Aber wir bracuhen uns nicht so weit aus dem Fenster zu lehnen um solche Verhaltensweisen vorzufinden. Dafür müssen wir keine Randgruppen betrachten. Sehen wir in ein ganz normales deutsches Gymnasium. Darf man hier als "normaler" Schüler sagen was man denkt? Die Antwort ist ganz klar nein. Natürlich ist es nicht mehr wie früher - es ist aber auch nicht viel anders geworden. Allein die Strafen haben sich geändert. Wenn man etwas sagt, dass dem Lehrer nicht passt und sei es auch noch so angemessen und höflich, du wirst die Auswirkungen spüren. Du wirst nicht mehr dran genommen, die Note der nächsten Arbeit wir schlechter und vielleicht auch die auf dem Zeugnis - mal sehen. Das kommt ganz darau an, wie sehr sich der Lehrer angegriffen fühlt und das obwohl du ihn nichtmal angegriffen hast. Du hast nur gesagt, was du denkst und das ohne in irgendeiner Art beleidigend zu werden. Wenn man z.B. ein gedicht anders interpretiert als der Lehrer, dann ist das häufig noch in Ordnung, besonders bei einem metaphorischen Gedicht, denn Assoziationen sind wohl kaum anfechtbar. Trotzdem bekommt man auch hier zu hören: Nein, das stimmt nicht, das ist nicht so. Wenn man sich dann mal schlau macht und sogar die eigene Aussage des Dichters zum besagten Gedicht aufindig machen kann und diese die eigene Interpretation unterstützt, jedoch der des Lehrkörpers widerspricht, dann ist dem Lehrer das egal. Er hat immer noch Recht, denn was aus dem Internet (aus dem Archiv einer Universität) stammt, stimmt nicht. Es sei denn natürlich, der Lehrer selbst zitiert daraus. Das ist dann in Ordnung.
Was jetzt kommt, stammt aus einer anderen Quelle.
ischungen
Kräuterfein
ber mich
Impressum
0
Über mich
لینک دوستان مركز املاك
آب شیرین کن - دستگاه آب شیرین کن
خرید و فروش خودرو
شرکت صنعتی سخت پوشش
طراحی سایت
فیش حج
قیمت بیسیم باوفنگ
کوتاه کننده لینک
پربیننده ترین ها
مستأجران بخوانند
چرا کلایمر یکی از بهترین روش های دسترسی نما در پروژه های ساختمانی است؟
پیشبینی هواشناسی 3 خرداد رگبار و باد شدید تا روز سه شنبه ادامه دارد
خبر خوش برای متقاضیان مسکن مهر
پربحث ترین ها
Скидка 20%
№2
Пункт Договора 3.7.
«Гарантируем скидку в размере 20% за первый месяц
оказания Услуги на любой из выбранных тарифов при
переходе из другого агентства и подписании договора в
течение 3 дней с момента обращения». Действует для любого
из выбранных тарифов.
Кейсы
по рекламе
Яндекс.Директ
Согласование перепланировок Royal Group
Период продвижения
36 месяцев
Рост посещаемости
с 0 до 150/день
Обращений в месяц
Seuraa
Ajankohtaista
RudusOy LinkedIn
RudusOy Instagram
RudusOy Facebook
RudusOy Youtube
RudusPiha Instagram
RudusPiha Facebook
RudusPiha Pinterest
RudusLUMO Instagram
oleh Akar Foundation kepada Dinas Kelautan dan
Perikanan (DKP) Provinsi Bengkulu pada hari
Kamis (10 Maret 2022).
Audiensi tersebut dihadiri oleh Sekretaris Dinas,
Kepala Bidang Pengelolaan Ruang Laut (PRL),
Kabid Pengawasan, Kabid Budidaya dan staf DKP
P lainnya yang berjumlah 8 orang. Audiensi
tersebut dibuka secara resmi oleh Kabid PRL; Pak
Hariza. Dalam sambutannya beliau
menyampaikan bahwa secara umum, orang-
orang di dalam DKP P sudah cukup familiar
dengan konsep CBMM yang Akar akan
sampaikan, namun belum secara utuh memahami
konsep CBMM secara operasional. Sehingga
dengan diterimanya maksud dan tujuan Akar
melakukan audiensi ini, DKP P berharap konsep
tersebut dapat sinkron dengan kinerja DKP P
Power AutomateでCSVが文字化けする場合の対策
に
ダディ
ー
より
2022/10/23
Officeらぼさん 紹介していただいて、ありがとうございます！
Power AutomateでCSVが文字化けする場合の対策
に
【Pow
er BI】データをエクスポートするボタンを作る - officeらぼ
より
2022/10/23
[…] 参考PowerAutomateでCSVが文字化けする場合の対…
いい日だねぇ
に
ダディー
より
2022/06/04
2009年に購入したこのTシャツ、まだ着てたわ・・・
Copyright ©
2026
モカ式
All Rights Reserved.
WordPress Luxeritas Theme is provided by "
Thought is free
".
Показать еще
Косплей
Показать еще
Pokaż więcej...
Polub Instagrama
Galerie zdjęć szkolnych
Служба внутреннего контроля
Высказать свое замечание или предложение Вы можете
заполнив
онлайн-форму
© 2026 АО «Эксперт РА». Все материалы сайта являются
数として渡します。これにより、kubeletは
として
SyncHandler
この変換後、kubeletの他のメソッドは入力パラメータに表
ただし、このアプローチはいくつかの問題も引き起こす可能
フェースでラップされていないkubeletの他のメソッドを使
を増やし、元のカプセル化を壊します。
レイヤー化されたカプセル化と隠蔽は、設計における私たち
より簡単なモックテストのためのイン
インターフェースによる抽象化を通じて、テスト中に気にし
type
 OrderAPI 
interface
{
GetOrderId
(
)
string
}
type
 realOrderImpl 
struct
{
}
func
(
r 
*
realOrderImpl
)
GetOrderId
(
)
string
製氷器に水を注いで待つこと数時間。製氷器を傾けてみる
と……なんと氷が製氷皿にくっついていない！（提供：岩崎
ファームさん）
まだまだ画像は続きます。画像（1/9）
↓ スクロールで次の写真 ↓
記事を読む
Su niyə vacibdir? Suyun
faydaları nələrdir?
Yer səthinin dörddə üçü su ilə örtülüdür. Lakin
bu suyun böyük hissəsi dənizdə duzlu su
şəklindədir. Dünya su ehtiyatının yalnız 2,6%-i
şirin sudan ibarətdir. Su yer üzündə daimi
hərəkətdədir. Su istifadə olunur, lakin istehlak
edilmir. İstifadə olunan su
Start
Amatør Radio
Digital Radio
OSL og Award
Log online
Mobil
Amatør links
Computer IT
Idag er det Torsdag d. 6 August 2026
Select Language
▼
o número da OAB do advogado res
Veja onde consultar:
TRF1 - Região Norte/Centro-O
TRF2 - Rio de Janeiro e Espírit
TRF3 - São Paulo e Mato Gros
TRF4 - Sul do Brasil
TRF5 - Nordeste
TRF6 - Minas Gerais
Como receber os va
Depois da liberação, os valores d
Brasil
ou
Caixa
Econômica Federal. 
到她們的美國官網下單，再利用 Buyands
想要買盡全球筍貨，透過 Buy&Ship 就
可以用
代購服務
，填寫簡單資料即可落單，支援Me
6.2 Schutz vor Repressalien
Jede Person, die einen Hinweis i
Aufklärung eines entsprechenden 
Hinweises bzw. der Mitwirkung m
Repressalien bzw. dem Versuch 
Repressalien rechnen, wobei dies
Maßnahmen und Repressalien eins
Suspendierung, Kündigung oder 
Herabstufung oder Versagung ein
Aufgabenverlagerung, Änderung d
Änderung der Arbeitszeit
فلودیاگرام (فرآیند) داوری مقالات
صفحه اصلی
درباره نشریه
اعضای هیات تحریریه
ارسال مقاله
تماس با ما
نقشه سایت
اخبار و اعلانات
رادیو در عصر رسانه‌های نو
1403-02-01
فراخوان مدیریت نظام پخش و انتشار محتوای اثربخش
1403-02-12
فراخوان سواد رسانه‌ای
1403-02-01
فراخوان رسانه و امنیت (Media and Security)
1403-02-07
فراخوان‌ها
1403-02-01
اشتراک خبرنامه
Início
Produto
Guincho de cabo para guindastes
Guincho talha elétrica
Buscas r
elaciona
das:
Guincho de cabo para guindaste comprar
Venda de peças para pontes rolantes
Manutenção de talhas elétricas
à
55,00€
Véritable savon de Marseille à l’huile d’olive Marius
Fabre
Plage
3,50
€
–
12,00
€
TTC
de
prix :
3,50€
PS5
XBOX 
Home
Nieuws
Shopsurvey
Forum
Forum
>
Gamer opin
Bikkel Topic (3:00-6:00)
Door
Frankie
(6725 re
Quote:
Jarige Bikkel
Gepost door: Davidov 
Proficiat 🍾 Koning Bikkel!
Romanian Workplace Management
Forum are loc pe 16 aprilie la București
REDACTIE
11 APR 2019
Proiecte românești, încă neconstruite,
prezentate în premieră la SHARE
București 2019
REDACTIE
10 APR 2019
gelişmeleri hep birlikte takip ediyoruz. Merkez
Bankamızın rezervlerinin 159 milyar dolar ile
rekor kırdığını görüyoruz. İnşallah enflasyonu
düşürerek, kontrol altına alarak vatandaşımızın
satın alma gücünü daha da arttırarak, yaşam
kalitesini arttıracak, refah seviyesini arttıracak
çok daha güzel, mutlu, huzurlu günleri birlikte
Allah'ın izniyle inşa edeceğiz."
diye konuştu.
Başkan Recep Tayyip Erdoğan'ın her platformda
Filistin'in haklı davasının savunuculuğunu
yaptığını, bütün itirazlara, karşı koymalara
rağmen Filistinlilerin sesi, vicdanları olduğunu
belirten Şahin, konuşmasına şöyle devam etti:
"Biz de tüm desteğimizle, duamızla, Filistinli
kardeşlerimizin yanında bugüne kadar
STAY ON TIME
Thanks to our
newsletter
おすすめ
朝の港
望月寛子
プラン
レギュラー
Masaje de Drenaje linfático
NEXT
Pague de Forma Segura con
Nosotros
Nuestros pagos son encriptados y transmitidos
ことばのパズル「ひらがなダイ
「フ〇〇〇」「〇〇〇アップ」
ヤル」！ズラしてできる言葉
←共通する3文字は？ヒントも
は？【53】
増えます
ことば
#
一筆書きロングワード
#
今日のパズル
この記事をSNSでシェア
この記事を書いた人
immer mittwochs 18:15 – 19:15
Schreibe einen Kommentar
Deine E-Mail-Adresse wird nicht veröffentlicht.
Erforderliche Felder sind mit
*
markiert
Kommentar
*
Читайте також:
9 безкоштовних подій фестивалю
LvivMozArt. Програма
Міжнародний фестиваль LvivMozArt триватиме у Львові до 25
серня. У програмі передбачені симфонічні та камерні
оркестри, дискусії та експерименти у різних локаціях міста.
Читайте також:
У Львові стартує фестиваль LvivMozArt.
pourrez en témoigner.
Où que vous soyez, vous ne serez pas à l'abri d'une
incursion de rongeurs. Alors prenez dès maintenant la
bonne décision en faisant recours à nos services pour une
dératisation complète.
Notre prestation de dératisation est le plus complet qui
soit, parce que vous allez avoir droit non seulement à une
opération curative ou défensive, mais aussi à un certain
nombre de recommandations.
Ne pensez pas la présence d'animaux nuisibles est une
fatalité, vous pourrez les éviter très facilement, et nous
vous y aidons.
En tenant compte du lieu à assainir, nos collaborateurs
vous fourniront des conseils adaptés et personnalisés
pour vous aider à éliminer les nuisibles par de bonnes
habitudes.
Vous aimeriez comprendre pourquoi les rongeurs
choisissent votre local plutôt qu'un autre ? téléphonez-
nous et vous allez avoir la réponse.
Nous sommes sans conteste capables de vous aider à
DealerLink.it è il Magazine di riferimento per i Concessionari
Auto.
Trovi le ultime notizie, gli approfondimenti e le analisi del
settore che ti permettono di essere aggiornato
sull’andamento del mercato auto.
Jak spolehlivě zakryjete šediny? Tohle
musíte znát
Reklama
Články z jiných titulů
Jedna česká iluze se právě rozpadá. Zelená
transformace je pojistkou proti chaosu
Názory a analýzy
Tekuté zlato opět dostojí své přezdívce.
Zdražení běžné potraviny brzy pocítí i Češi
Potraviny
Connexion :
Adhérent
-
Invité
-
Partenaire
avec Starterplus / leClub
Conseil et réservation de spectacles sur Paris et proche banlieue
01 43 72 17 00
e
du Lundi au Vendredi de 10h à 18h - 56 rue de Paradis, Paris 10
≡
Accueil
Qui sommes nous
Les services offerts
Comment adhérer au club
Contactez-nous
Noch schlimmer ist jedoch den Lehrer selbst zu kritisieren. Das kann für den Schüler wirklich übel ausgehen. Man darf sich dann vom Lehrer anhören, man wäre dreist, unverschämt, hinterfotzig, arrogant und so weiter. Man selbst hatte zuvor nur gesagt: "Sie erschienen mir in der letzten Zait sehr unausgeglichen, was sich leider uach negativ auf den Unterricht ausgewirkt hat. Ich maße mir an Sie darum bitten, dass der Unterricht zu seiner alten Qualität zurück findet."

Natürlich sind Lehrer auch nur Menschen und infolge dessen gibt es solche und solche. Trotzdem bin ich der Auffassung, dass die Schule nicht nur eine Institution der Bildung, sondern auch der Enrwicklung der Schüler an sich ist.  Deswegen wäre es schön, wenn die Lehrerschaft sich nicht selbst im Wege stünde.

Da leben wir also - in einem Land, in dem dir in deiner Entwicklung zum individuellen Charakter einige Hyrden gestellt werden. Dir wird der Mund verboten und es geht so weit, dass sie dir sagen wollen, was du zu denken hast. Aber vielleicht finden wir gerade deshalb zu uns selbst, weil wir versuchen müssen den Zwängen der anderen zu entkommen und dabei unseren eigenen Weg finden.